Among the records below, find the line that has "Table 2. Effects"; from there, give the lines again exactly, and stop after the line that has "Figure 3. Relative peak".

Collected data entries
----
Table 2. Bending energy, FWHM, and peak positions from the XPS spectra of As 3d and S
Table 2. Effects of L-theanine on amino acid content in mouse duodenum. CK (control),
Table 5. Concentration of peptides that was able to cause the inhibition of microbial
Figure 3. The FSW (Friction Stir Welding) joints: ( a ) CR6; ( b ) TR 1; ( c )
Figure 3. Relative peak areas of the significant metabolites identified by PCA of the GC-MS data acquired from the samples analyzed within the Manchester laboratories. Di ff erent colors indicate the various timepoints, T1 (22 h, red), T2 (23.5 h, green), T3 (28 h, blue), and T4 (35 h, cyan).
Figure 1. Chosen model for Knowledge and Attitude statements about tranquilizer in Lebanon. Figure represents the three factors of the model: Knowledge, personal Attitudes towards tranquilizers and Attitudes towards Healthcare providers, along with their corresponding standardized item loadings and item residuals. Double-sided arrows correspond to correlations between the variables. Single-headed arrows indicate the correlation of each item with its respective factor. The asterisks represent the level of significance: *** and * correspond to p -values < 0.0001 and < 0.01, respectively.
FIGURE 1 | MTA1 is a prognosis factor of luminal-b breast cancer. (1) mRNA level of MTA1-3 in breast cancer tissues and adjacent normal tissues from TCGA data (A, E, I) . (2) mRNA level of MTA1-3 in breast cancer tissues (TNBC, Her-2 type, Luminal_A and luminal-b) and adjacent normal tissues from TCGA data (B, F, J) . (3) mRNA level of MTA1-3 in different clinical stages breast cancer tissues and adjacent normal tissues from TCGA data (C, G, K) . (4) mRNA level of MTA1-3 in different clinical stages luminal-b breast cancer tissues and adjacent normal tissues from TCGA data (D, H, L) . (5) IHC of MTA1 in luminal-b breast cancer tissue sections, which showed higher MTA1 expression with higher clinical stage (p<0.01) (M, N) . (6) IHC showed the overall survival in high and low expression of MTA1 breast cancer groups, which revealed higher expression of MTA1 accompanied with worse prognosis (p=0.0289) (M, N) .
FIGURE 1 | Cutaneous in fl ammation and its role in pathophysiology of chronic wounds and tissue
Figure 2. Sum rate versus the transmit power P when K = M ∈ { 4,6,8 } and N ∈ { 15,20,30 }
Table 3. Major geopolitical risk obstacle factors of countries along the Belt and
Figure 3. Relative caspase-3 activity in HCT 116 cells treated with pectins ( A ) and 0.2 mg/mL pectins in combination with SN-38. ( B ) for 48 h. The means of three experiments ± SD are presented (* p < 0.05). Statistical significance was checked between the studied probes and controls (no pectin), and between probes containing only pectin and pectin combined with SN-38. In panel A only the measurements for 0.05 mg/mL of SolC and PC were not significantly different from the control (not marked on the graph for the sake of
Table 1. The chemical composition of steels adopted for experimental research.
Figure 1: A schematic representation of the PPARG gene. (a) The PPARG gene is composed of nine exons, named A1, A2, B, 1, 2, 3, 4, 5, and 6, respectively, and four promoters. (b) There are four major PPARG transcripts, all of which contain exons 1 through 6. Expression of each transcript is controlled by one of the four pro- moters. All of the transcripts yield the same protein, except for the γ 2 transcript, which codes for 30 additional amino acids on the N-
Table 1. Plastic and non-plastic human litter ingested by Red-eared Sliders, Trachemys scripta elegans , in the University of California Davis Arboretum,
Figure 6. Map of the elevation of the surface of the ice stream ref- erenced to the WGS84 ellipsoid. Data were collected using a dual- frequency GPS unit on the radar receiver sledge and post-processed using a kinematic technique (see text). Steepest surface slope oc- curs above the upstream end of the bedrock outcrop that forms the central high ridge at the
----
### ANSWER BOX
Table 2. Effects of L-theanine on amino acid content in mouse duodenum. CK (control),
Table 5. Concentration of peptides that was able to cause the inhibition of microbial
Figure 3. The FSW (Friction Stir Welding) joints: ( a ) CR6; ( b ) TR 1; ( c )
Figure 3. Relative peak areas of the significant metabolites identified by PCA of the GC-MS data acquired from the samples analyzed within the Manchester laboratories. Di ff erent colors indicate the various timepoints, T1 (22 h, red), T2 (23.5 h, green), T3 (28 h, blue), and T4 (35 h, cyan).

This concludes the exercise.